Volume rendering resolves the issues of accurate representation of surface detection and used to visualize the three-dimensional data. Volume rendering is used to visualize the three spatial dimensions with the help of 2D projection with the semi-transparent volume. The major application area of volume rendering is medical imaging. One of the most popular volumes rendering techniques is a ray-casting algorithm. Ray casting is not implemented in any geometric structure and solves the limitations in the surface extraction. Ray casting solves a major limitation of surface extraction namely they fail to project a thin shell in the acquisition plane. It needs a random search in a three-dimensional dataset, and that requires a large amount of computational power and bandwidth. CUDA gives solutions to these problems. A parallel ray casting method for forwarding projection is proposed by Weinlich et al., using CUDA and OpenGL (Open Graphics Language). They used two GPUs (Geforce 8800 GTX and Quadro Fx 5600) for CUDA and OpenGL implementations. The implementation result shows that OpenGL will perform better than CUDA 1.1. They realized CUDA 2.0 is three times faster than the lower version of CUDA 1.1. Final outcome of this work is time reduction, up to 148 times than unoptimized CPU. Zhang et al. presented a new algorithm to synchronize the phases of the dynamic heart to clinical ECG signals to calculate and compensate for latencies in the visualization pipeline using GPU. They have implemented 4D cardiac visualization using three algorithms that are 3D texture mapping (3DTM), software-based ray casting (SOFTRC), and hardware-accelerated ray casting (HWRC). They used three GPUs to compare the performance gain.

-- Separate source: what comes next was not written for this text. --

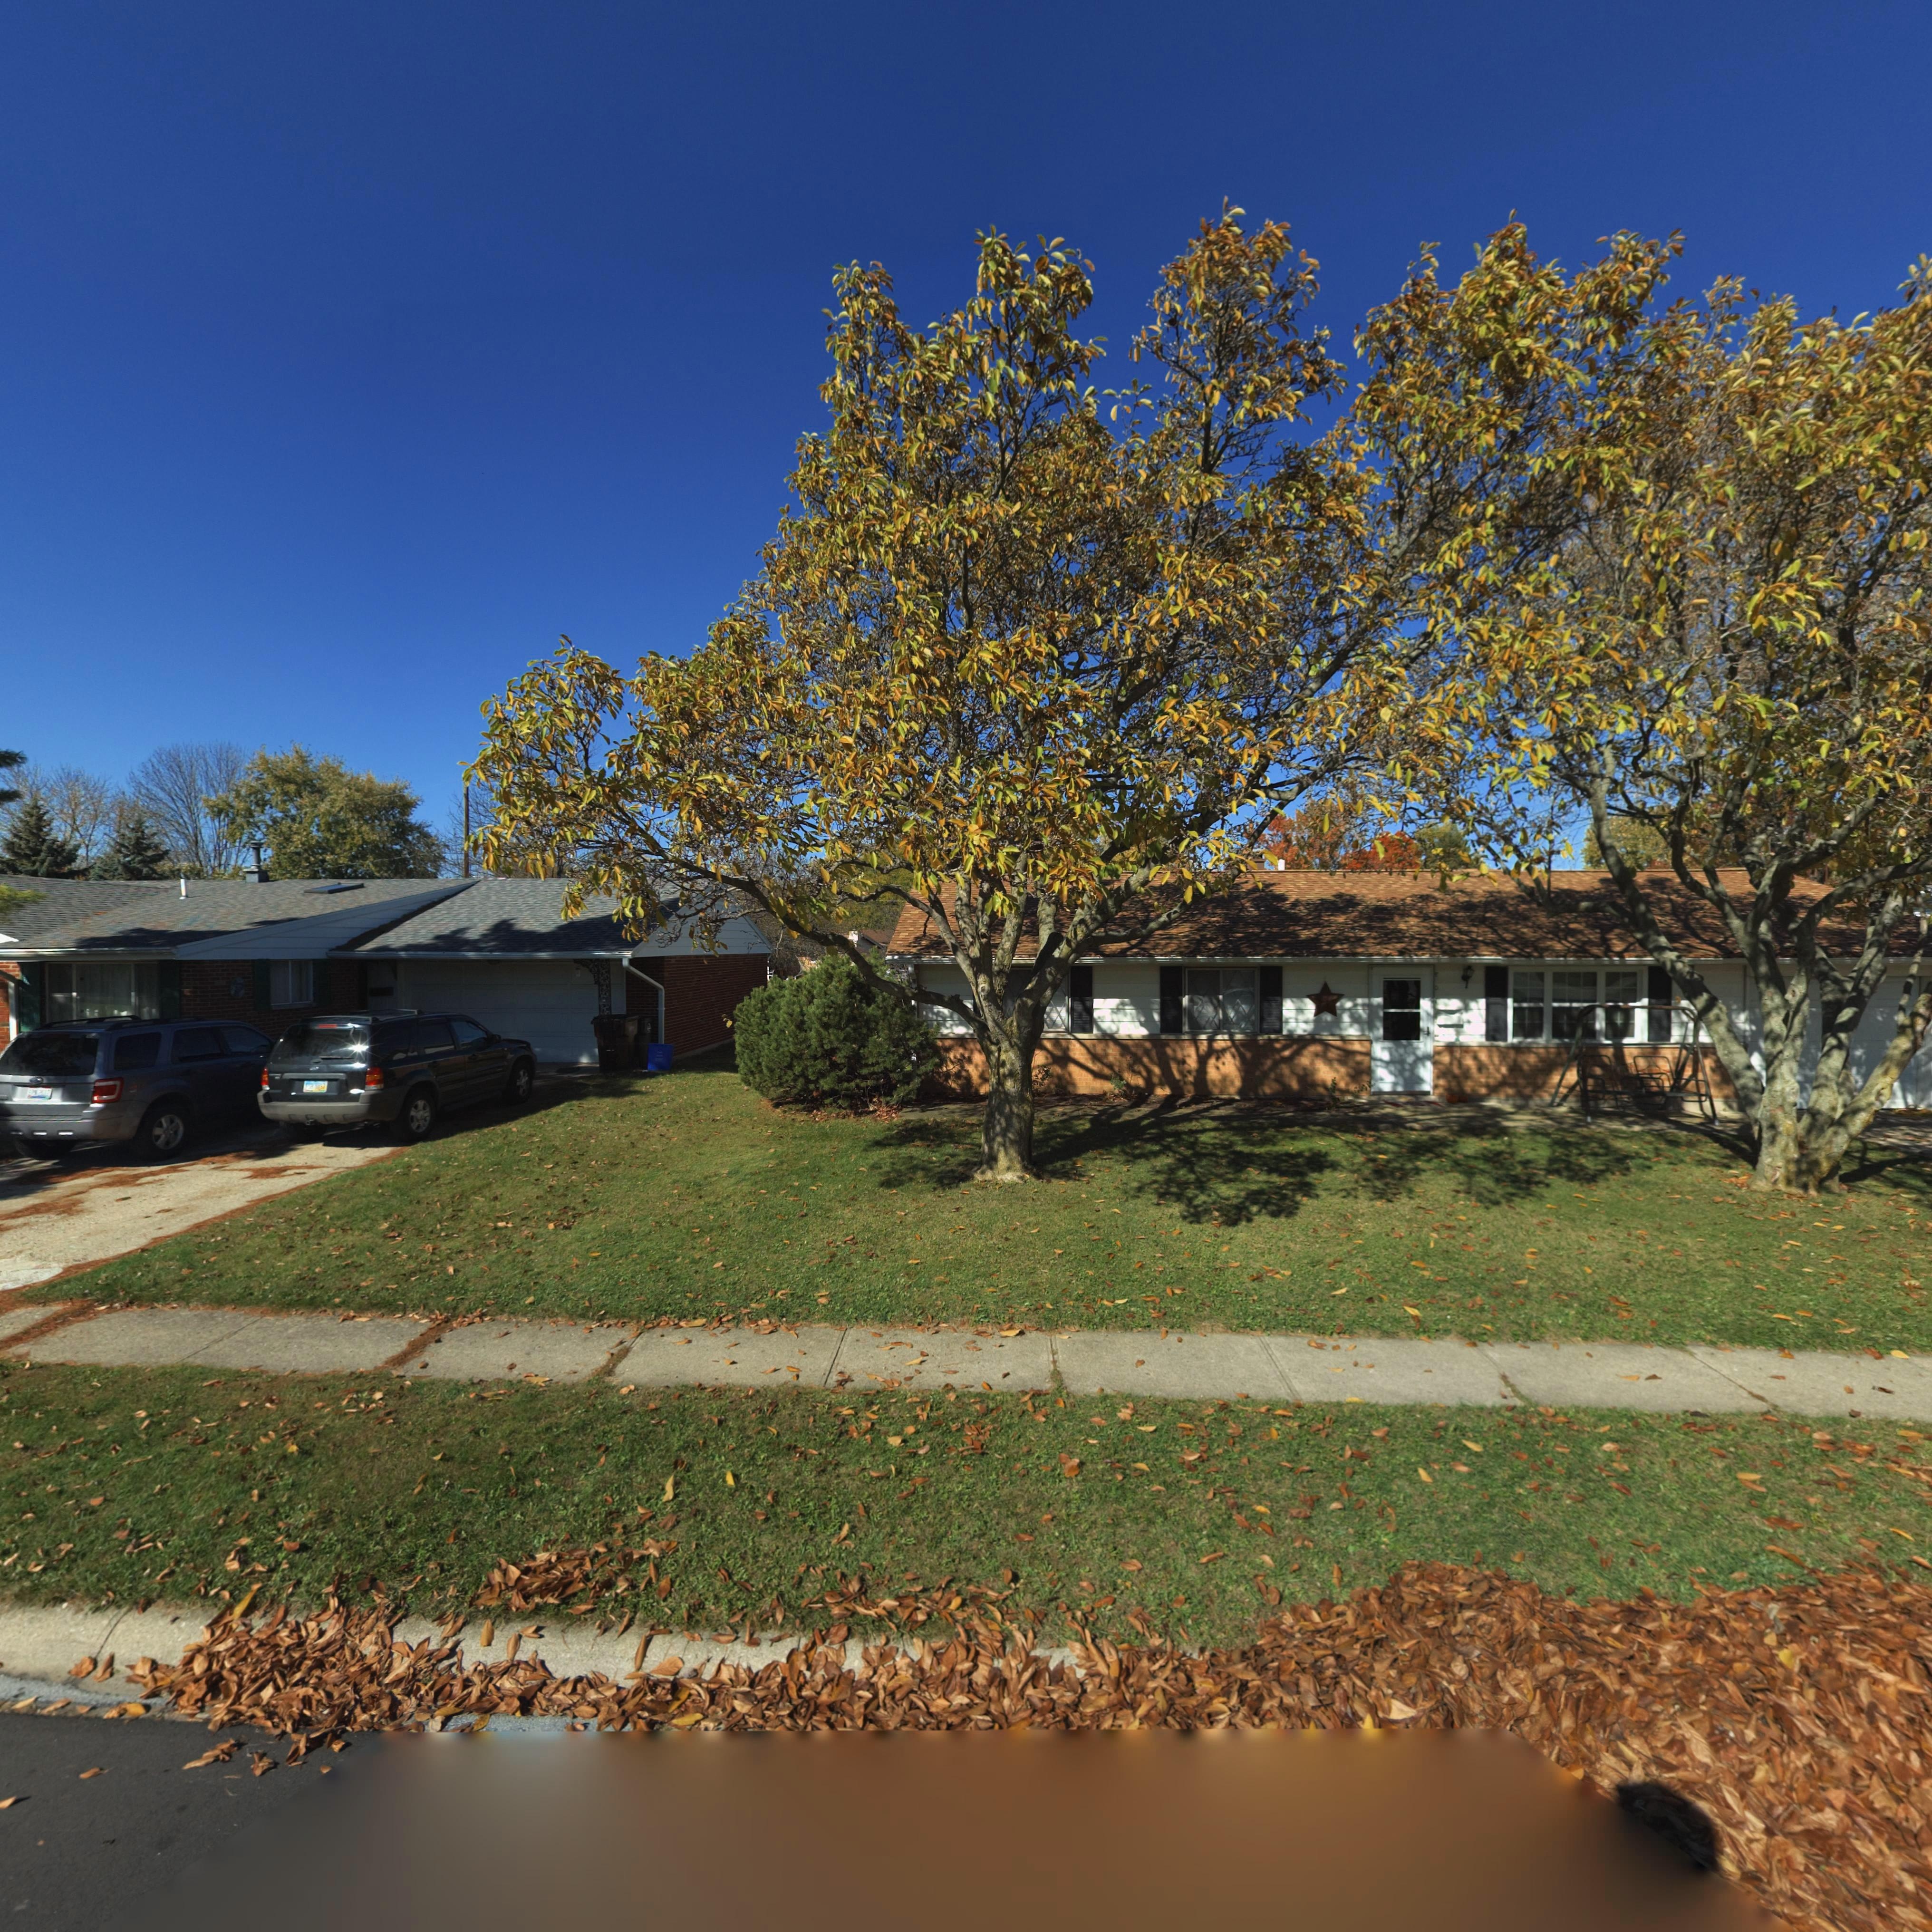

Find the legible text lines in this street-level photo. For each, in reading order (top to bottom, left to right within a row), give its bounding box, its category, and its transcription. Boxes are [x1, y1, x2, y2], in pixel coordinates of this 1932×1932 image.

[1433, 971, 1439, 1004] StreetNumber: 801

In the end, it really doesn't matter which GPU we are using because even if the GPU is outdated or is not as powerful as the one which is mentioned, it (your GPU) is still capable enough to do heavy work tasks. And also this study proposed how just a lavishly costly computer part widely used in the gaming industry can change the way we look at artificial intelligence and medical science. We discussed the most common areas of GPU computing in medical imaging analysis. The existing works of medical image analysis are investigated and performance gains with the CUDA programming are discussed. This investigation intimates the importance of GPU computing in the area of the medical industry. Finally, few optimization concepts are suggested for medical image algorithms. Few facts are discussed for calculating the speedup ratio between CPU and GPU.